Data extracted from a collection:
== Segment start ==

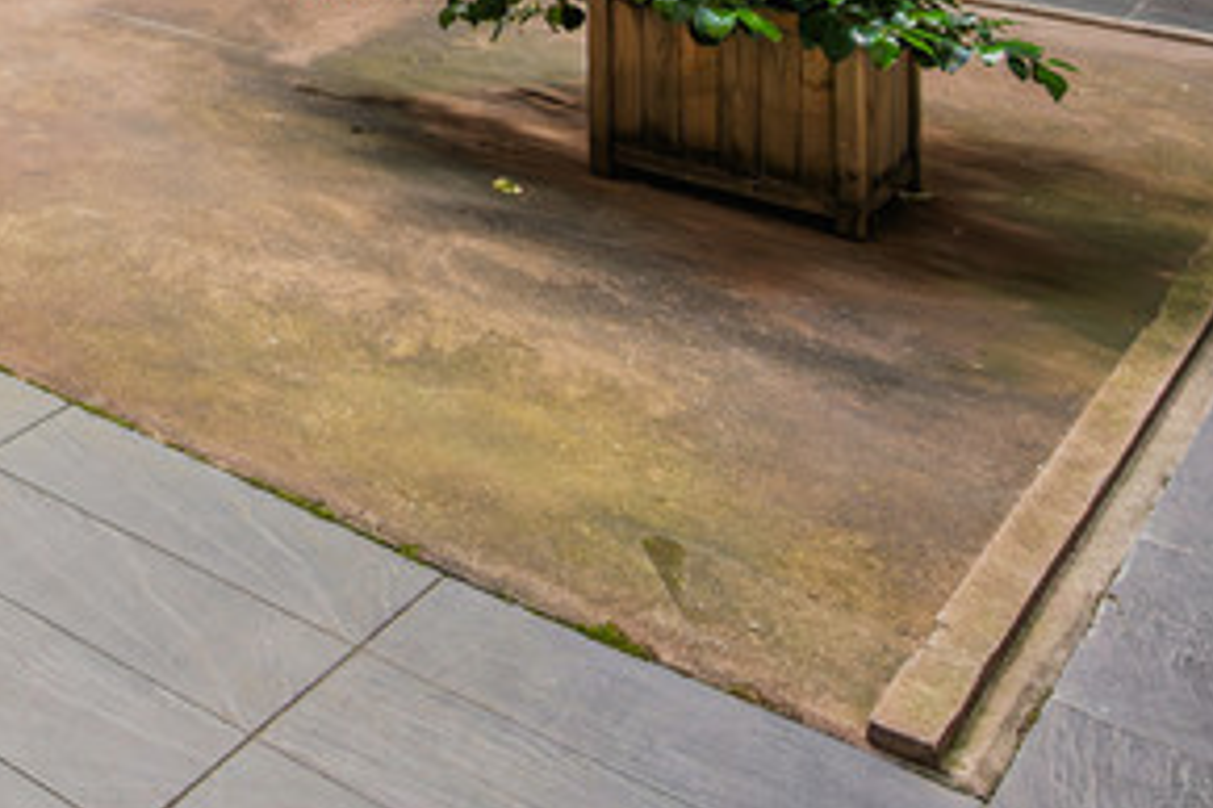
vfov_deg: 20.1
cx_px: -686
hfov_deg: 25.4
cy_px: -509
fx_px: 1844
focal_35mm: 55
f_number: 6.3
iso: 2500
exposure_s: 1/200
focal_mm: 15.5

== Segment end ==
== Segment start ==

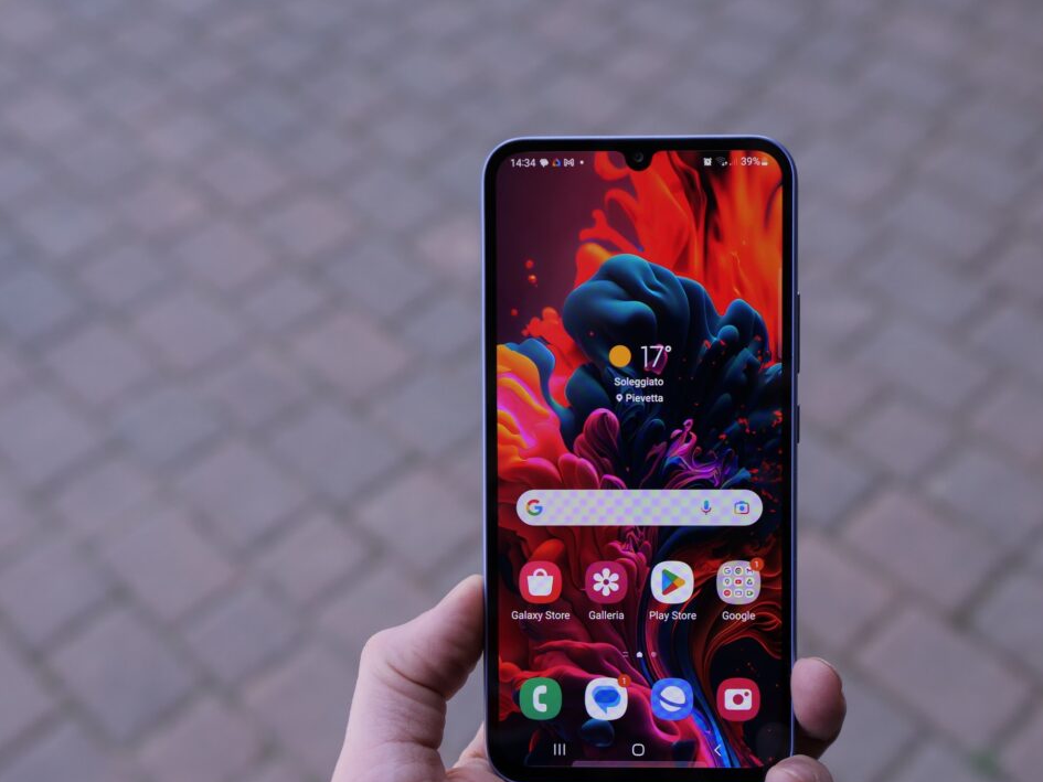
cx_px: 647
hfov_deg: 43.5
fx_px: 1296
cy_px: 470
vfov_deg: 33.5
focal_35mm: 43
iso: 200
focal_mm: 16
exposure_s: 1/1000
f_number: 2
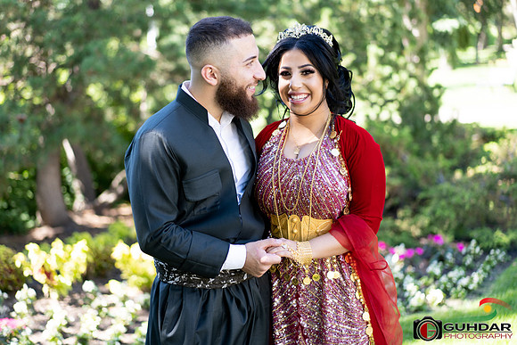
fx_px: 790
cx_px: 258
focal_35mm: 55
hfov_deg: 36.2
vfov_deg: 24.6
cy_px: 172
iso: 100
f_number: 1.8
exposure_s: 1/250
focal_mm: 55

== Segment end ==

**WORK TO COMPLETE**
Among the records above, only the lines between the line holding "vfov_deg: 20.1" and the line holding "focal_mm: 15.5", inclusive, are to be output, exactly as written.

**TASK RESULT**
vfov_deg: 20.1
cx_px: -686
hfov_deg: 25.4
cy_px: -509
fx_px: 1844
focal_35mm: 55
f_number: 6.3
iso: 2500
exposure_s: 1/200
focal_mm: 15.5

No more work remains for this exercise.